- [INSTRUCTIONS TO FOLLOW]
Retype, without changes or pictures, only the lines that begin at the one containing "Asignado, ACATIC: 2000000 -> 5000000" and end at the last line of the records that follow.

- [DATA EXCERPTS]
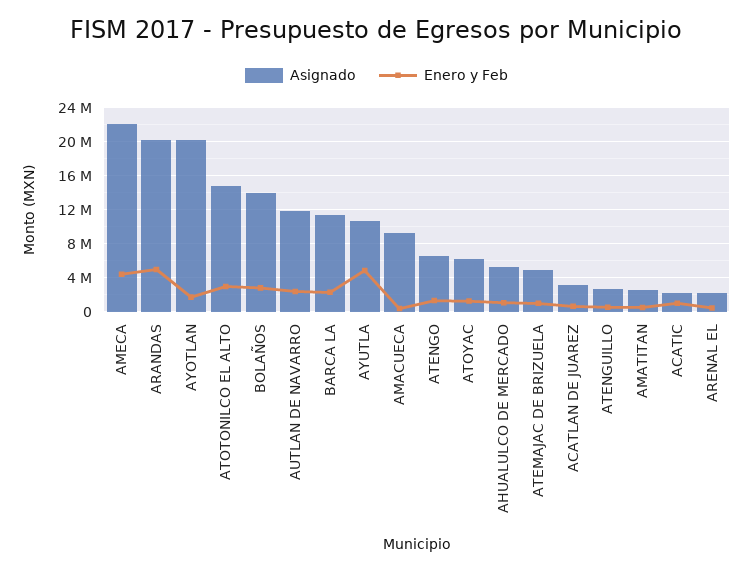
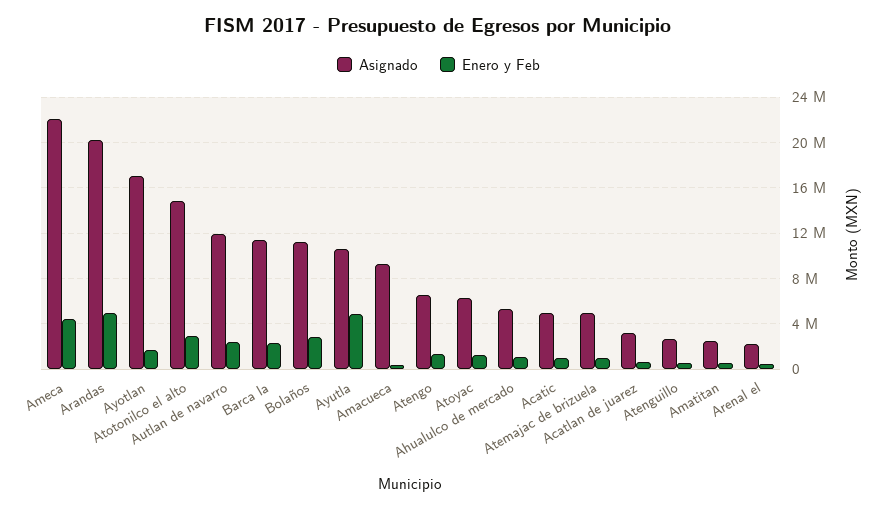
Asignado, AYOTLAN: 20000000 -> 17000000
Asignado, BOLAÑOS: 14000000 -> 11000000
Asignado, ACATIC: 2000000 -> 5000000

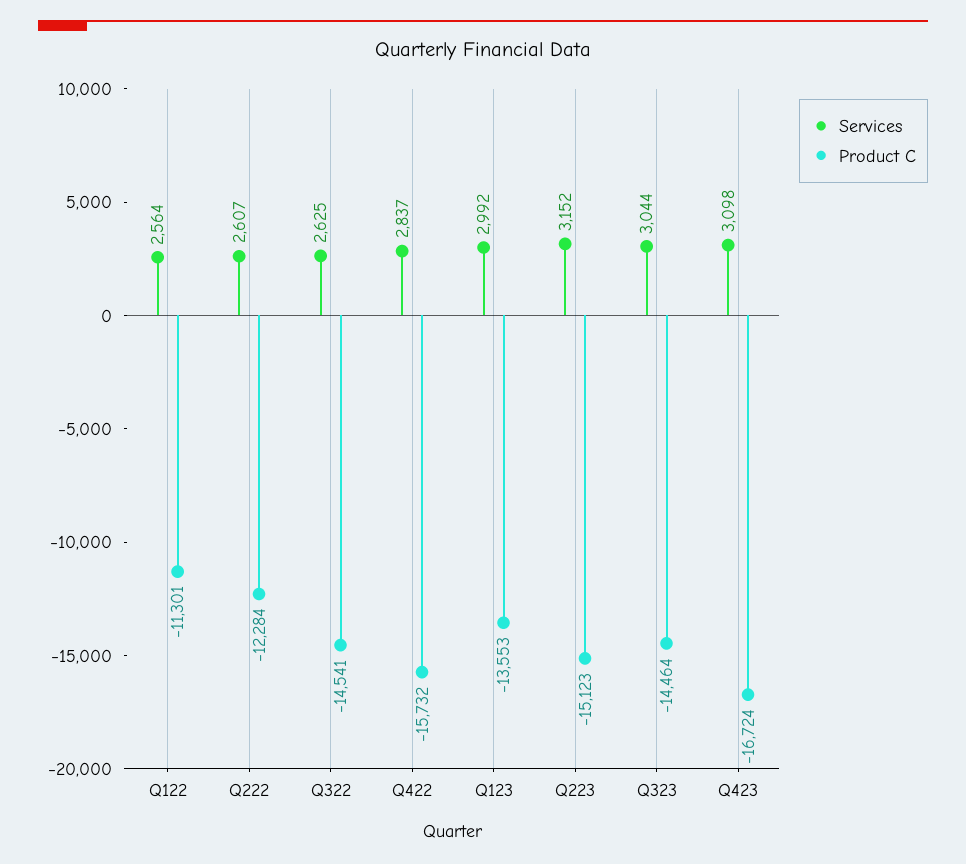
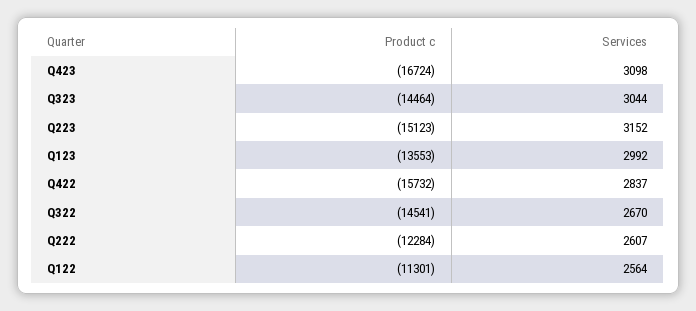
Services, Q322: 2625 -> 2670

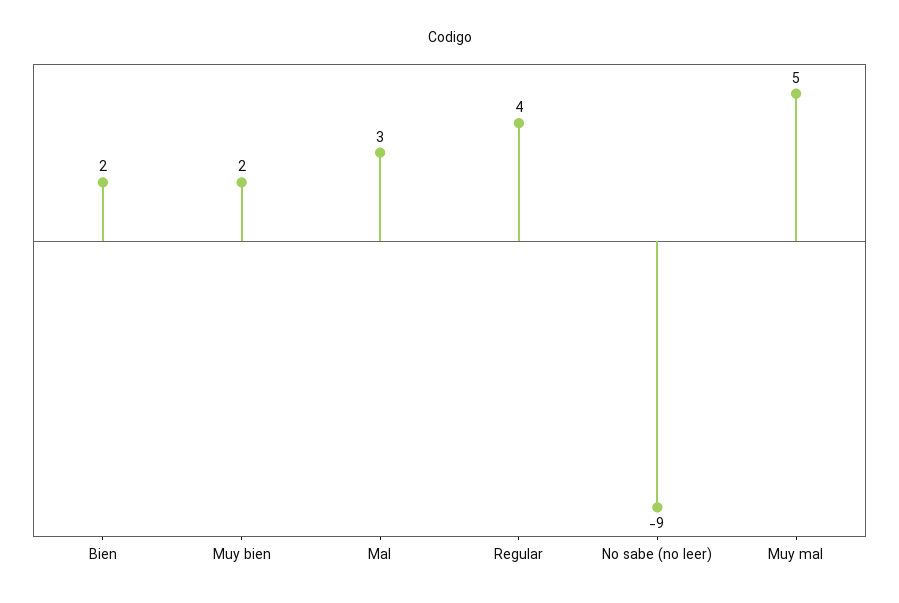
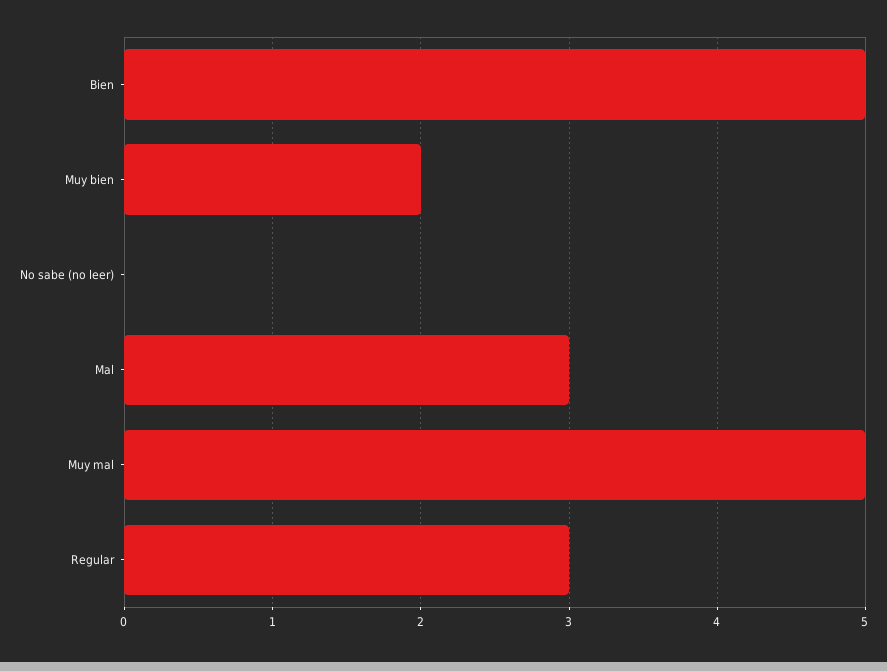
Bien: 2 -> 5
Regular: 4 -> 3
No sabe (no leer): -9 -> 0

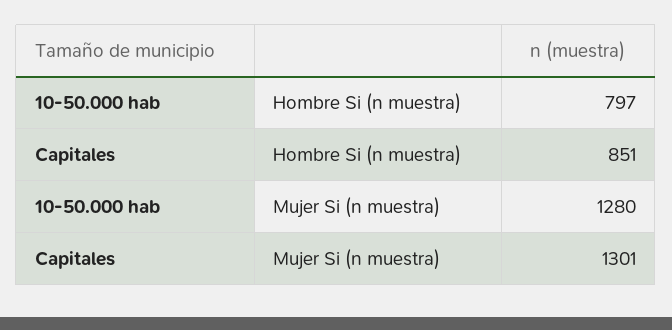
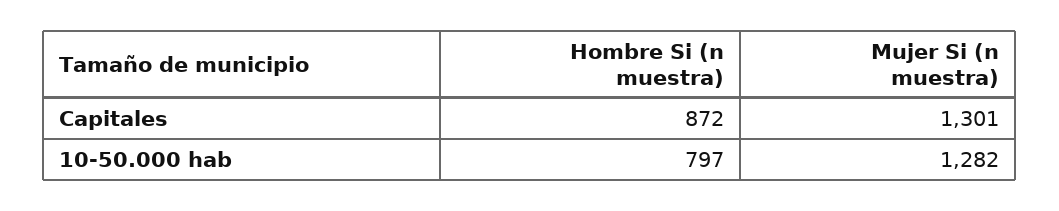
Capitales, Hombre Si (n muestra): 851 -> 872
10-50.000 hab, Mujer Si (n muestra): 1280 -> 1282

- [REPLY TO THE TASK]
Asignado, ACATIC: 2000000 -> 5000000

Services, Q322: 2625 -> 2670

Bien: 2 -> 5
Regular: 4 -> 3
No sabe (no leer): -9 -> 0

Capitales, Hombre Si (n muestra): 851 -> 872
10-50.000 hab, Mujer Si (n muestra): 1280 -> 1282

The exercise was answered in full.